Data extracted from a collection
*** Begin section ***

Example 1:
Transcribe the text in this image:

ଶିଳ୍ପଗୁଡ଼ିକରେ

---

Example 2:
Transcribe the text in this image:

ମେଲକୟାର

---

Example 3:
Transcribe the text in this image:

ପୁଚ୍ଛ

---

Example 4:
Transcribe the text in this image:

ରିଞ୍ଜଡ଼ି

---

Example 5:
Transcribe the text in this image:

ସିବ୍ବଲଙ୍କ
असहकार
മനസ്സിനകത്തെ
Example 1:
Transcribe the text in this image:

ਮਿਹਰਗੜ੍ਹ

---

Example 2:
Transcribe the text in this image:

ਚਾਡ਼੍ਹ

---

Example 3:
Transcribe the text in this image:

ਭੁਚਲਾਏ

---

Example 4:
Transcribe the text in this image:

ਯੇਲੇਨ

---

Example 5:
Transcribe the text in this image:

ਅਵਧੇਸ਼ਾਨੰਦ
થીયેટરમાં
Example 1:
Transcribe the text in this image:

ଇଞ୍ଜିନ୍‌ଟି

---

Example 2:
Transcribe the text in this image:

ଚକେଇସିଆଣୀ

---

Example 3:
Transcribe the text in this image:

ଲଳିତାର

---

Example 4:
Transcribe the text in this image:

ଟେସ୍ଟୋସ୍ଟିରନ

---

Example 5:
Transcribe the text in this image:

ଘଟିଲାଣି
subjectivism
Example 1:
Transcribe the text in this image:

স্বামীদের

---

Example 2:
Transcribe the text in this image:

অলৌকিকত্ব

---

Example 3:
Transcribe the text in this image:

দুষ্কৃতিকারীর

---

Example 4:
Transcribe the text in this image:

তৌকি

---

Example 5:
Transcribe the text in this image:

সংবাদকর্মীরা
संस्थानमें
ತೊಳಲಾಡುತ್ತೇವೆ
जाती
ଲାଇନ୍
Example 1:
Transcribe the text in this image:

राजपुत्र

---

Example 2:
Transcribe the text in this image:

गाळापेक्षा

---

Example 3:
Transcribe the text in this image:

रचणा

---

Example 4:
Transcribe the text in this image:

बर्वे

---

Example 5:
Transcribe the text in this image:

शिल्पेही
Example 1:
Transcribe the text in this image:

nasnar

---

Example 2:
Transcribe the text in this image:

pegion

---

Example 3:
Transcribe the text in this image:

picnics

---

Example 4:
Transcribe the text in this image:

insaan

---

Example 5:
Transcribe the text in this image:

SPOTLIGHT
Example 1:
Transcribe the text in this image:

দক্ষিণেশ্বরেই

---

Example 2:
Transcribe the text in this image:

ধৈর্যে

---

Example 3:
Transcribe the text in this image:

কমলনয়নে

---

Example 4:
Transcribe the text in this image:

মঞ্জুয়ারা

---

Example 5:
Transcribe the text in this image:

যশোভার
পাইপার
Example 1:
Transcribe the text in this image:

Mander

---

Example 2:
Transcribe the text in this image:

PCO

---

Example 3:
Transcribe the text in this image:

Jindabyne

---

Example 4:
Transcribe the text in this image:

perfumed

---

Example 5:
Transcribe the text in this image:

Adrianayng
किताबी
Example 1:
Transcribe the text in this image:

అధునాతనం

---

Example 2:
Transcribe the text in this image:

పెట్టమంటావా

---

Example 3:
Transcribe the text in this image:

*** End section ***

### Task requirements:
Each entry above must be repeated word for word.

### Solved exercise:
Example 1:
Transcribe the text in this image:

ଶିଳ୍ପଗୁଡ଼ିକରେ

---

Example 2:
Transcribe the text in this image:

ମେଲକୟାର

---

Example 3:
Transcribe the text in this image:

ପୁଚ୍ଛ

---

Example 4:
Transcribe the text in this image:

ରିଞ୍ଜଡ଼ି

---

Example 5:
Transcribe the text in this image:

ସିବ୍ବଲଙ୍କ
असहकार
മനസ്സിനകത്തെ
Example 1:
Transcribe the text in this image:

ਮਿਹਰਗੜ੍ਹ

---

Example 2:
Transcribe the text in this image:

ਚਾਡ਼੍ਹ

---

Example 3:
Transcribe the text in this image:

ਭੁਚਲਾਏ

---

Example 4:
Transcribe the text in this image:

ਯੇਲੇਨ

---

Example 5:
Transcribe the text in this image:

ਅਵਧੇਸ਼ਾਨੰਦ
થીયેટરમાં
Example 1:
Transcribe the text in this image:

ଇଞ୍ଜିନ୍‌ଟି

---

Example 2:
Transcribe the text in this image:

ଚକେଇସିଆଣୀ

---

Example 3:
Transcribe the text in this image:

ଲଳିତାର

---

Example 4:
Transcribe the text in this image:

ଟେସ୍ଟୋସ୍ଟିରନ

---

Example 5:
Transcribe the text in this image:

ଘଟିଲାଣି
subjectivism
Example 1:
Transcribe the text in this image:

স্বামীদের

---

Example 2:
Transcribe the text in this image:

অলৌকিকত্ব

---

Example 3:
Transcribe the text in this image:

দুষ্কৃতিকারীর

---

Example 4:
Transcribe the text in this image:

তৌকি

---

Example 5:
Transcribe the text in this image:

সংবাদকর্মীরা
संस्थानमें
ತೊಳಲಾಡುತ್ತೇವೆ
जाती
ଲାଇନ୍
Example 1:
Transcribe the text in this image:

राजपुत्र

---

Example 2:
Transcribe the text in this image:

गाळापेक्षा

---

Example 3:
Transcribe the text in this image:

रचणा

---

Example 4:
Transcribe the text in this image:

बर्वे

---

Example 5:
Transcribe the text in this image:

शिल्पेही
Example 1:
Transcribe the text in this image:

nasnar

---

Example 2:
Transcribe the text in this image:

pegion

---

Example 3:
Transcribe the text in this image:

picnics

---

Example 4:
Transcribe the text in this image:

insaan

---

Example 5:
Transcribe the text in this image:

SPOTLIGHT
Example 1:
Transcribe the text in this image:

দক্ষিণেশ্বরেই

---

Example 2:
Transcribe the text in this image:

ধৈর্যে

---

Example 3:
Transcribe the text in this image:

কমলনয়নে

---

Example 4:
Transcribe the text in this image:

মঞ্জুয়ারা

---

Example 5:
Transcribe the text in this image:

যশোভার
পাইপার
Example 1:
Transcribe the text in this image:

Mander

---

Example 2:
Transcribe the text in this image:

PCO

---

Example 3:
Transcribe the text in this image:

Jindabyne

---

Example 4:
Transcribe the text in this image:

perfumed

---

Example 5:
Transcribe the text in this image:

Adrianayng
किताबी
Example 1:
Transcribe the text in this image:

అధునాతనం

---

Example 2:
Transcribe the text in this image:

పెట్టమంటావా

---

Example 3:
Transcribe the text in this image:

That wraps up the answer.